Local authorities (LAs) need to evaluate existing structures for, and the costs and benefits of models of delivery of, children’s services and to assess the effectiveness of service delivery. In a climate of continued financial constraint and savings requirements, such checks need to suggest ways of doing what needs to be done without creating financial strain.
Test of assurance evaluation
The test of assurance evaluation considers the extent to which an LA and its partners in other statutory services can demonstrate:
- clarity about how senior management arrangements ensure the safety, physical and mental health, educational, social and emotional needs of children and young people are given due priority in the locality’s wider agendas.
- clarity about how senior management arrangements enable staff to help the LA discharge its statutory duties in an integrated and coherent way
- matching clarity about how far, and in what ways, partnership working with other agencies strengthens the offer made to children and families across communities.
- clarity about how the LA currently discharges and intends to continue to discharge its children’s services functions and be accountable for them from political, professional, legal and corporate perspectives - including where, for example, services are mutualised, run in accordance with another Alternative Delivery Model, or commissioned from external provider.
- the breadth of responsibilities allocated to individual post holders and its impact on their ability to undertake those responsibilities - especially where an LA is considering allocating any additional functions to the director of children’s services or lead member for children’s services posts.
- the proven involvement and experiences of children and young people in local services, including how far their involvement is actively sought and used to ensure high quality services that will meet their needs.
- clarity about child protection systems - ensuring professional leadership and practice is robust, focuses on offering early help and working with other agencies to do so.
- the adequacy, efficiency and effectiveness of local partnership arrangements;
- the LA's relationship with, planning for and necessary interventions in schools, no matter what their varied models of goverance;
- the local safeguarding children board;
- the courts in both the Family and Criminal Justice systems;
- children’s trust or other local partnerships aimed at strengthening agencies’ co-operation arrangements;
- community safety and crime reduction partnerships;
- health and Wellbeing boards and local Healthwatch activity;
- work in the Public Health team for and with children, young people, their families and the wider community;
- youth offending team partnerships and YOT Boards;
- the police, probation and other criminal justice related organisations including those in the NGO sector such as Victim Support, IDVA/ISVA bodies;
- multi-agency public protection arrangements and multi-agency risk assessment conferences and their respective accountabilities;
- the locality’s work on child sexual exploitation and abuse, whether within or beyond the family;
The relationships between already-established services and the locality’s more recent work on the national Troubled Families programme, with families facing multiple challenges and exhibiting multiple vulnerabilities;
Enactment of new legislation including the SEN/D, adoption, foster care’s Staying Put regulations, and other recent developments in Acts including the 2014 Children and Families Act and the Care Act 2012, the latter particularly important at the boundaries between children’s and adults’ services;
Locally determined and “tailored” rather than nationally mandated or one-size fits all issues.
Our associates can support you
Our associates can support you in completing your audit process, including helping you to assess where savings could still be gained if the audit’s findings are to bear weight and children are still to be well served.

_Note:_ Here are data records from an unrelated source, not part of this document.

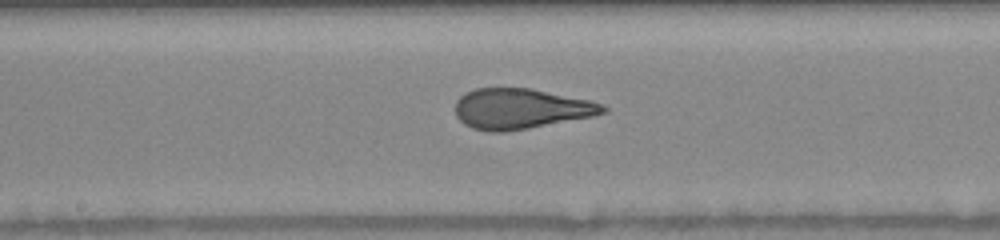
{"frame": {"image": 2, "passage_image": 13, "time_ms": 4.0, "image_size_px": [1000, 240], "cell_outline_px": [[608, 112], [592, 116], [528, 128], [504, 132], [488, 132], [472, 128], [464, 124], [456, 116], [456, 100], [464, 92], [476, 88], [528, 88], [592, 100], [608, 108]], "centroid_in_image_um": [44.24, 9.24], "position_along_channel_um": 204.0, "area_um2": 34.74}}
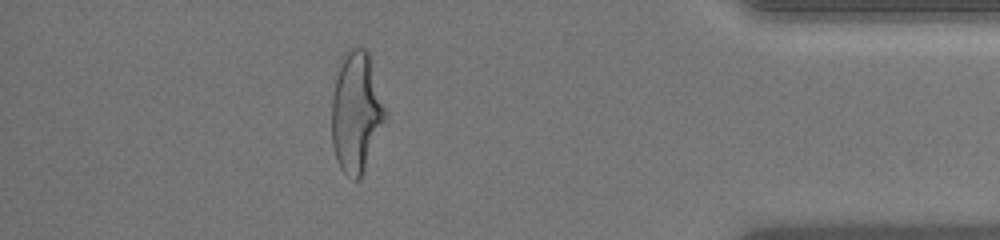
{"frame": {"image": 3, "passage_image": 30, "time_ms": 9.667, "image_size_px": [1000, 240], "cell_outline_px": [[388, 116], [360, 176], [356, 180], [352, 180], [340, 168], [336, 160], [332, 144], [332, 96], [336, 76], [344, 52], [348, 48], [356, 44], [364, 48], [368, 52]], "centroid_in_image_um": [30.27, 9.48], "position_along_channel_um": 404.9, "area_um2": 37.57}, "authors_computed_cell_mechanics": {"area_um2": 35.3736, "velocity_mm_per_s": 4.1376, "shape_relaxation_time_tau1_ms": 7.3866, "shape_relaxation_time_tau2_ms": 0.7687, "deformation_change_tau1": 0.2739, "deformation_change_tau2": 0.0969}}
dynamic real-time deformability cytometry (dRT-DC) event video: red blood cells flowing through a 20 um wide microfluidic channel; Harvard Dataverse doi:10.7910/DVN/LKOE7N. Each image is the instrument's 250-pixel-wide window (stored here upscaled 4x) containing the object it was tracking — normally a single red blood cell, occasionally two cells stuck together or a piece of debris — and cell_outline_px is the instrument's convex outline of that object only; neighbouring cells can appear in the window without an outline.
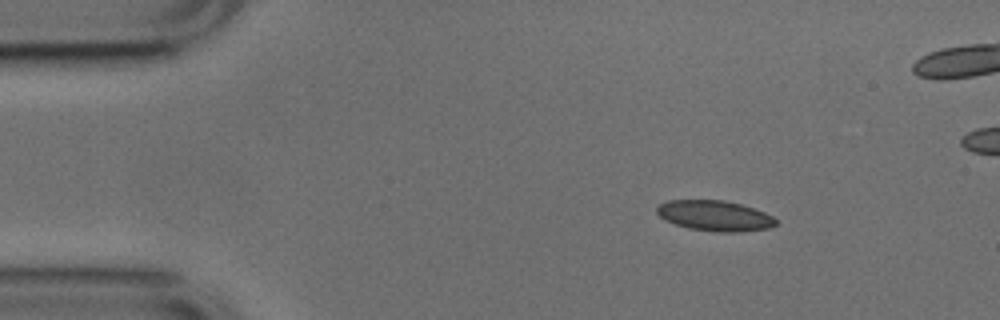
{"species": "common noctule bat (a hibernating species)", "species_latin": "Nyctalus noctula", "temperature_condition": "cold", "stored_images_in_passage": 47, "camera_frame_rate_fps": 3000, "um_per_image_px": 0.085, "animal": {"sex": "male", "body_mass_g": 17.9, "forearm_length_mm": 54.2}, "frame": {"image": 1, "passage_image": 1, "time_ms": 0.0, "image_size_px": [1000, 320], "cell_outline_px": [[776, 224], [768, 228], [736, 232], [716, 232], [688, 228], [664, 220], [656, 212], [656, 208], [660, 204], [668, 200], [724, 200], [740, 204], [764, 212], [772, 216], [776, 220]], "centroid_in_image_um": [60.72, 18.33], "position_along_channel_um": 24.3, "area_um2": 20.98}}
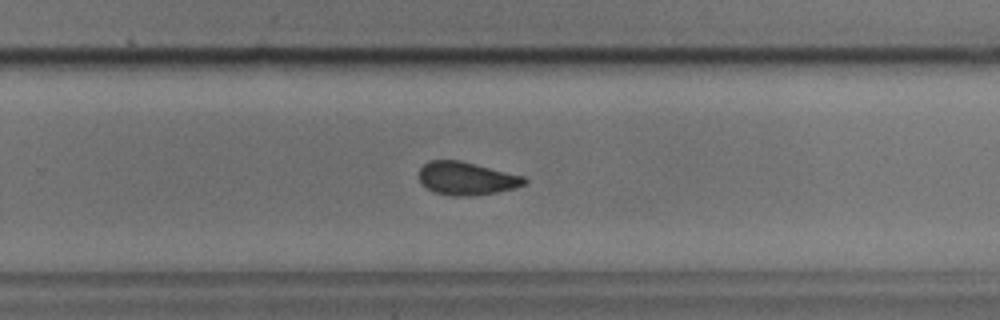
{"frame": {"image": 2, "passage_image": 27, "time_ms": 8.667, "image_size_px": [1000, 320], "cell_outline_px": [[528, 180], [524, 184], [512, 188], [496, 192], [472, 196], [448, 196], [436, 192], [428, 188], [420, 180], [420, 168], [428, 160], [460, 160], [524, 176]], "centroid_in_image_um": [39.65, 15.16], "position_along_channel_um": 290.2, "area_um2": 20.11}}
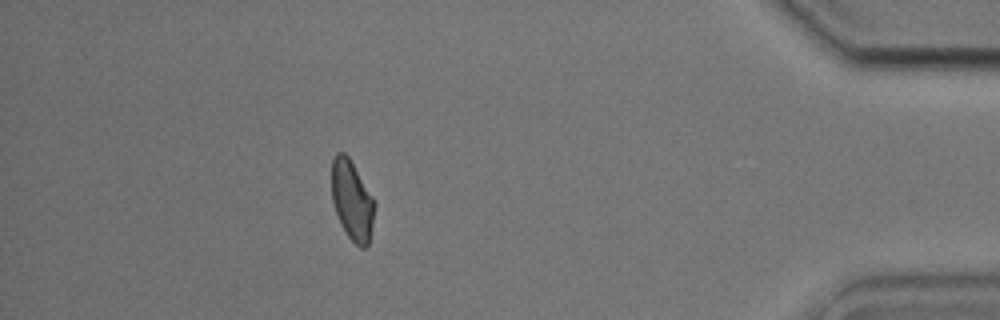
{"frame": {"image": 3, "passage_image": 40, "time_ms": 13.0, "image_size_px": [1000, 320], "cell_outline_px": [[372, 224], [368, 244], [364, 248], [360, 248], [348, 236], [336, 212], [332, 200], [332, 160], [336, 152], [344, 152], [348, 156], [372, 196]], "centroid_in_image_um": [29.88, 17.0], "position_along_channel_um": 405.3, "area_um2": 19.13}, "authors_computed_cell_mechanics": {"area_um2": 20.9236, "velocity_mm_per_s": 3.7919, "shape_relaxation_time_tau1_ms": 10.5621, "shape_relaxation_time_tau2_ms": 1.4571, "deformation_change_tau1": 0.1344, "deformation_change_tau2": 0.0732}}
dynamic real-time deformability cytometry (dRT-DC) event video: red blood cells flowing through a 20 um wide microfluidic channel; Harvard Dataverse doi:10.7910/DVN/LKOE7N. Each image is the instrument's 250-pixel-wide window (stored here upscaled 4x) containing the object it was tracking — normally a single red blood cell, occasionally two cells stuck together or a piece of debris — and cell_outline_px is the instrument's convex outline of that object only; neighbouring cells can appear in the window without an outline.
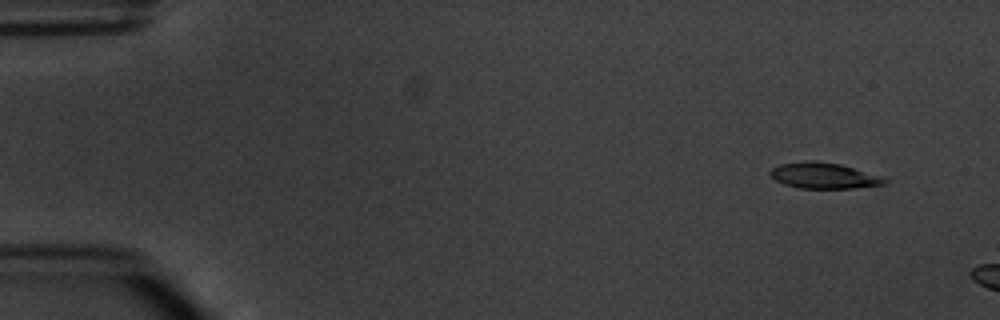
{"species": "common noctule bat (a hibernating species)", "species_latin": "Nyctalus noctula", "temperature_condition": "warm", "stored_images_in_passage": 5, "camera_frame_rate_fps": 3000, "um_per_image_px": 0.085, "animal": {"sex": "male", "body_mass_g": 20.1, "forearm_length_mm": 53.5}, "frame": {"image": 1, "passage_image": 1, "time_ms": 0.0, "image_size_px": [1000, 320], "cell_outline_px": [[888, 180], [884, 184], [852, 188], [800, 188], [784, 184], [776, 180], [768, 172], [772, 168], [780, 164], [804, 160], [816, 160], [840, 164], [880, 176]], "centroid_in_image_um": [69.98, 14.91], "position_along_channel_um": 15.0, "area_um2": 17.11}}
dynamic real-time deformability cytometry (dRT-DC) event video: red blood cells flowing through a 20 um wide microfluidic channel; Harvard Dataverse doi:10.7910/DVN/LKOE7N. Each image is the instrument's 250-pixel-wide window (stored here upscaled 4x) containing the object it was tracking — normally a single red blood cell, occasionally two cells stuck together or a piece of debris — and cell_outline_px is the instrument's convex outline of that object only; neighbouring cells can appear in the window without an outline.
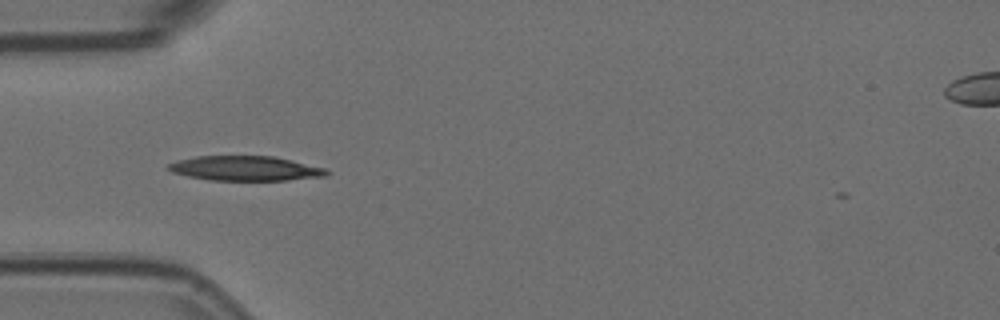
{"species": "Egyptian fruit bat (a non-hibernating species)", "species_latin": "Rousettus aegyptiacus", "temperature_condition": "room temperature", "stored_images_in_passage": 39, "camera_frame_rate_fps": 3000, "um_per_image_px": 0.085, "animal": {"sex": "female"}, "frame": {"image": 1, "passage_image": 1, "time_ms": 0.0, "image_size_px": [1000, 320], "cell_outline_px": [[328, 172], [324, 176], [288, 180], [208, 180], [188, 176], [172, 172], [164, 168], [168, 164], [176, 160], [196, 156], [272, 156], [292, 160], [324, 168]], "centroid_in_image_um": [20.77, 14.31], "position_along_channel_um": 64.2, "area_um2": 22.72}}
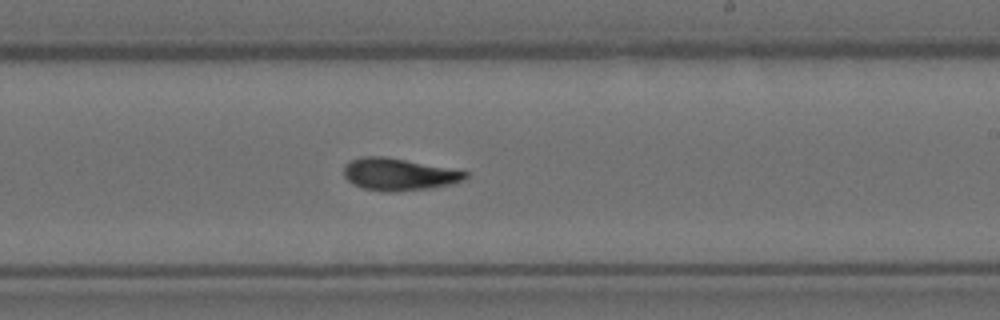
{"frame": {"image": 2, "passage_image": 17, "time_ms": 5.333, "image_size_px": [1000, 320], "cell_outline_px": [[468, 176], [464, 180], [448, 184], [428, 188], [396, 192], [380, 192], [364, 188], [352, 184], [344, 176], [344, 164], [360, 156], [384, 156], [468, 172]], "centroid_in_image_um": [33.83, 14.82], "position_along_channel_um": 255.2, "area_um2": 22.6}}
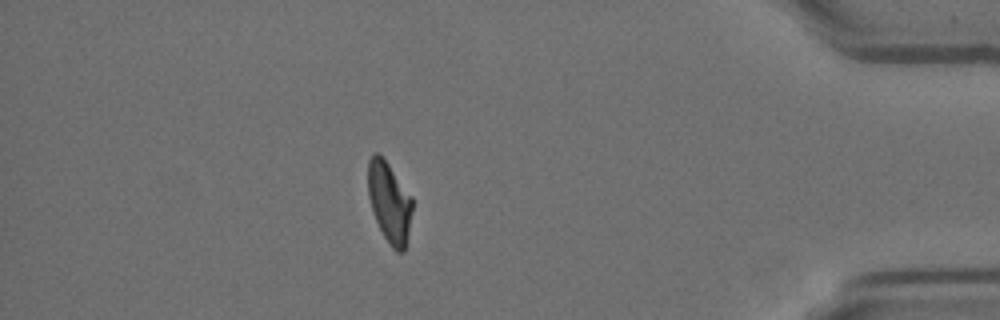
{"frame": {"image": 3, "passage_image": 33, "time_ms": 10.667, "image_size_px": [1000, 320], "cell_outline_px": [[412, 208], [404, 252], [396, 252], [392, 248], [384, 236], [372, 212], [368, 196], [368, 160], [372, 152], [380, 152], [412, 196]], "centroid_in_image_um": [33.07, 17.13], "position_along_channel_um": 402.1, "area_um2": 20.87}}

They have:
- substantial senior management and leadership experience in public sector organisations
- experience in safeguarding, children’s social work and the wider children’s services landscape
- knowledge and experience of evaluative techniques and approaches to both service design and delivery
- an ability to communicate effectively at a high level, both orally and in writing
- a supportive and flexible approach tailored to your requirements
Five phase methodology developed in borough, city and county authorities
- Initiation phase - agreement of methodology, reporting processes, timescales, engagement of the evaluation team and appointment of project leads.
- Research phase - consideration of both national and local contexts; extensive review of national and local documentation; and analysis of local performance data. Joint briefing, preliminary interviews and the use of a questionnaire to key stakeholders and staff.
- Fieldwork phase - focus groups and interviews with individuals across the council and its partners including discussions with stakeholders, services users, key partners and local authority officers.
- Evaluation and reporting phase - analysis of information gathered in the research and fieldwork phases, interim feedback and a final written report to the council containing judgments against the key elements of the test of assurance.
- Reflection and review phase - continuous analysis, consideration and response to emerging information and changing contexts.